- Theatrical release poster
- Directed by: Félix Germán
- Written by: Luis Arambilet Félix Germán
- Produced by: Manuela Germán Carlos Germán Luis Arambilet
- Starring: Mozart La Para Dalisa Alegría Bárbaro Marín Tahimi Alvariño Dominique Telemaque Cyndie Lundy
- Cinematography: Peyi Guzmán
- Edited by: José Germán Ariza
- Music by: Gerson Arvelo Isidro Bobadilla
- Production company: Mafe Films
- Release date: November 21, 2024;
- Running time: 93 minutes
- Country: Dominican Republic
- Languages: Spanish Haitian Creole

= El Tiburón =

El Tiburón (lit. 'The Shark') is a 2024 Dominican survival tragicomedy film co-written and directed by Félix Germán.

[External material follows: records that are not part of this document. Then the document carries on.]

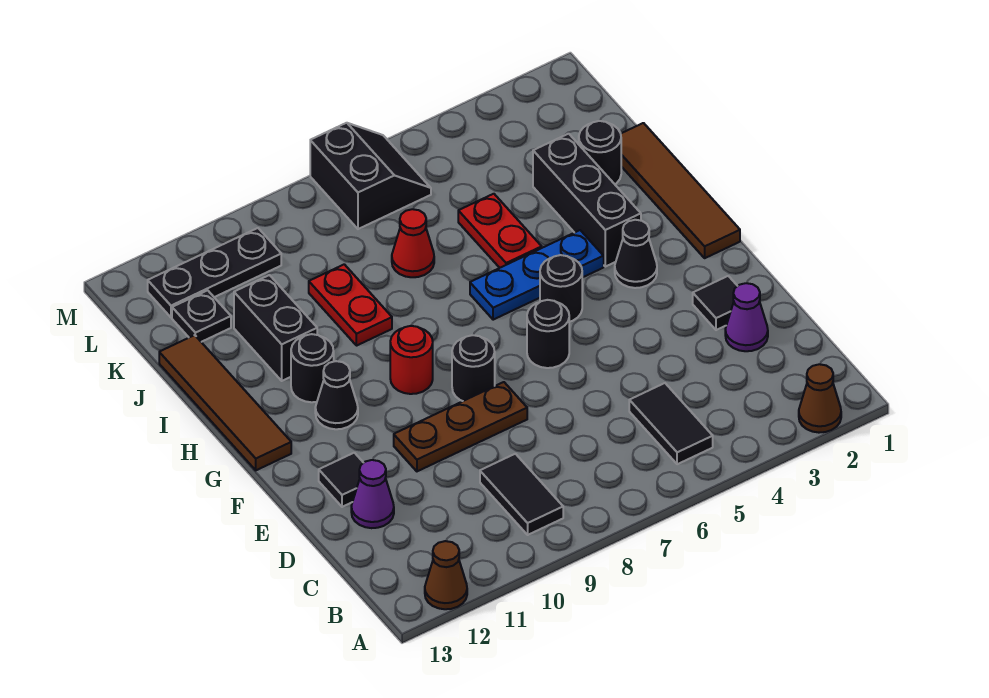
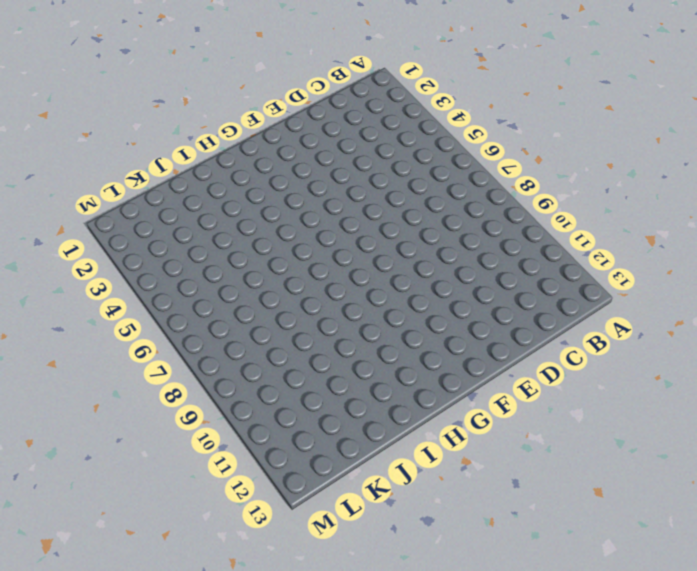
none -> brown cone A2 level 1
none -> brown cone A12 level 1
none -> black tile B5:C5 level 1

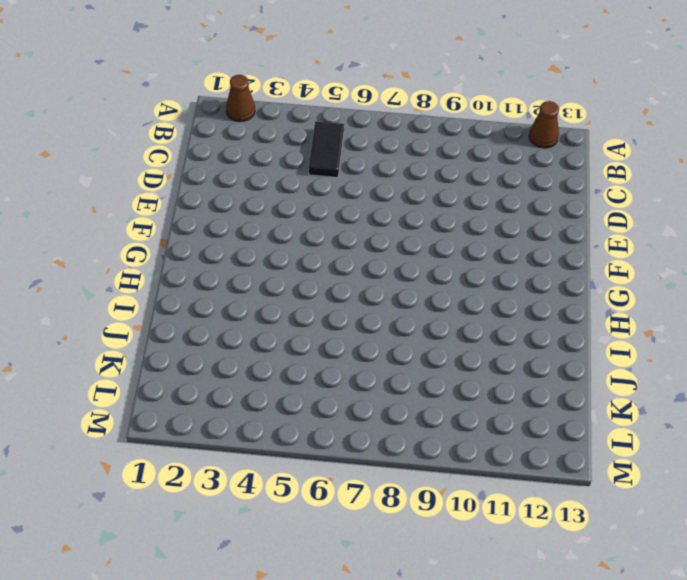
none -> black tile B9:C9 level 1
none -> purple cone D2 level 1
none -> purple cone D12 level 1

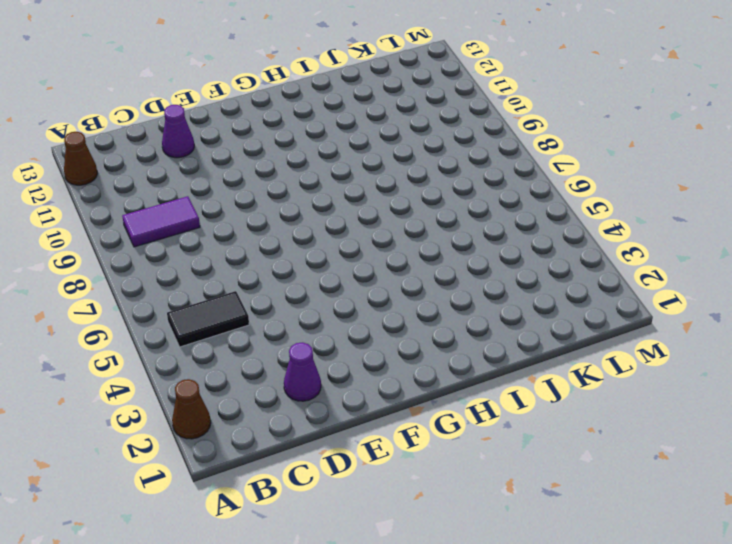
purple tile B9:C9 level 1 -> black tile B9:C9 level 1
none -> black tile E2 level 1
none -> brown plate E8:E10 level 1
none -> black tile E12 level 1

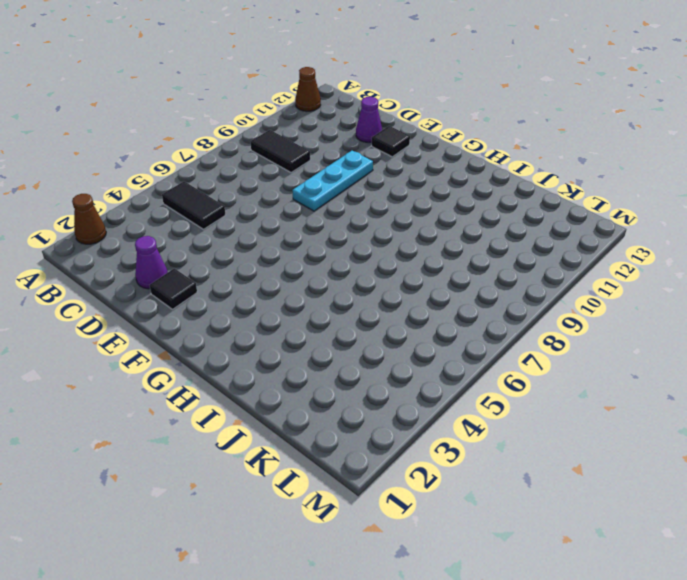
cyan plate E8:E10 level 1 -> brown plate E8:E10 level 1
none -> black round brick F6 level 1
none -> black round brick F8 level 1
none -> brown tile G1:J1 level 1

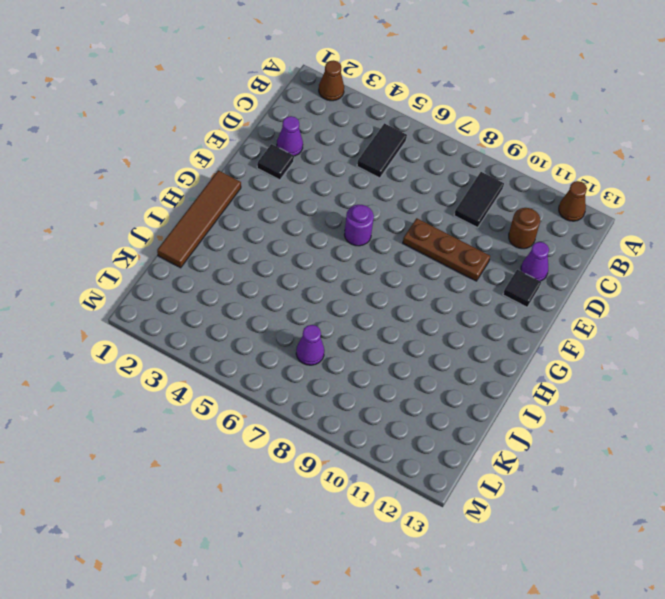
brown round brick C11 level 1 -> none
purple round brick F6 level 1 -> black round brick F6 level 1
purple cone K7 level 1 -> none
none -> black round brick F8 level 1
none -> black cone G3 level 1
none -> black round brick G5 level 1

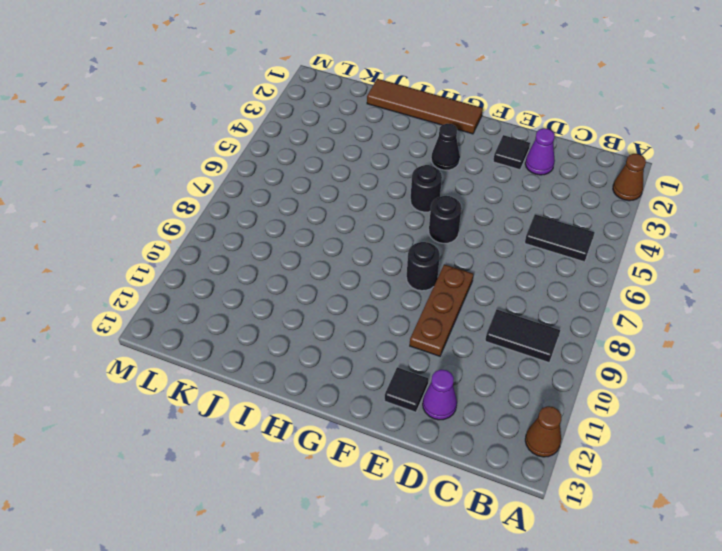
none -> red round brick G9 level 1
none -> black cone G11 level 1
none -> brown tile G13:J13 level 1

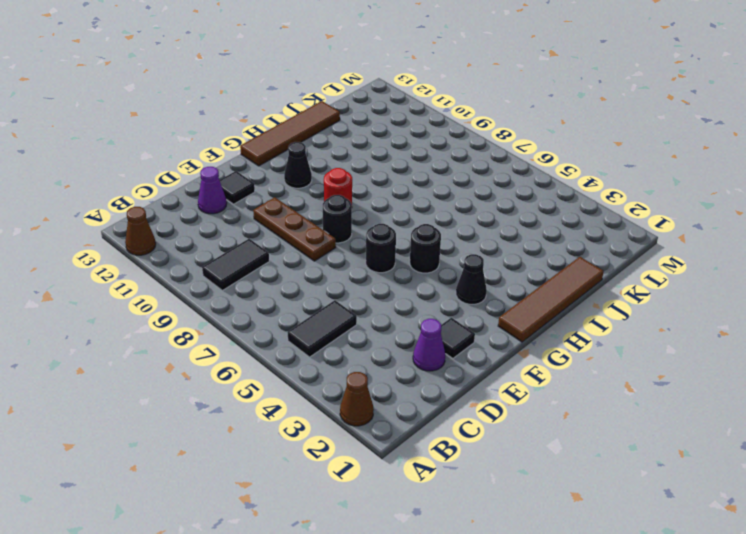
none -> black brick H3:J3 level 1
none -> blue plate H4:H6 level 1
none -> black round brick H11 level 1

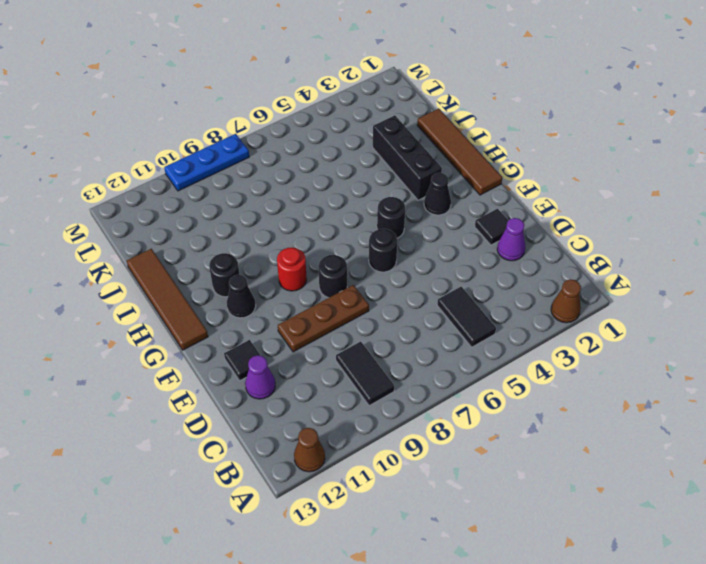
blue plate M8:M10 level 1 -> blue plate H4:H6 level 1
none -> red plate I5:J5 level 1
none -> red plate I9:J9 level 1
none -> black brick I11:J11 level 1

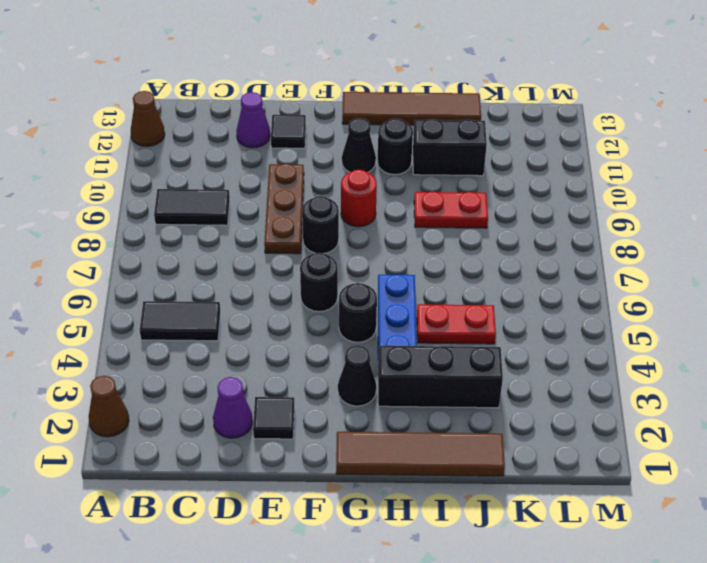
none -> black round brick J2 level 1
none -> red cone J7 level 1
none -> black plate K12 level 1

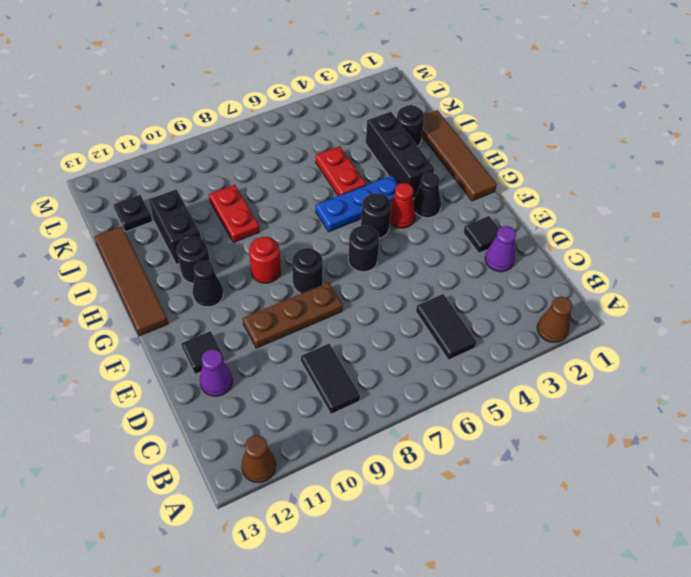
red cone G4 level 1 -> red cone J7 level 1
none -> black slope L6:M7 level 1 top 7
none -> black plate L10:L12 level 1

It follows three Caribbean couples who embark on a quest for the American dream across the sea, facing a storm and a shark. It stars Mozart La Para, Dalisa Alegría, Bárbaro Marín, Tahimi Alvariño, Dominique Telemaque and Cyndie Lundy.
== Synopsis ==
Three couples from different countries (Cuba, the Dominican Republic, and Haiti) embark on a dangerous sea voyage to Miami in search of a better life. However, along the way, they face a dangerous shark and storms that will test their strength and unity.

== Cast ==

- Mozart La Para as Dey
- Dalisa Alegría as Doris
- Bárbaro Marín as Viktor
- Tahimi Alvariño as Nadia
- Dominique Telemaque as Ogé
- Cyndie Lundy as Ganne
- Toussaint Merionne as Gang Boss
- Víctor Ramírez as Captain
- Andrés Curbelo

== Production ==
Principal photography took place in January 2023 in Havana, Cuba, and the Dominican Republic.

== Release ==
El Tiburón premiered on November 21, 2024, in Dominican theaters. It was later released on August 14, 2025, in Puerto Rican theaters.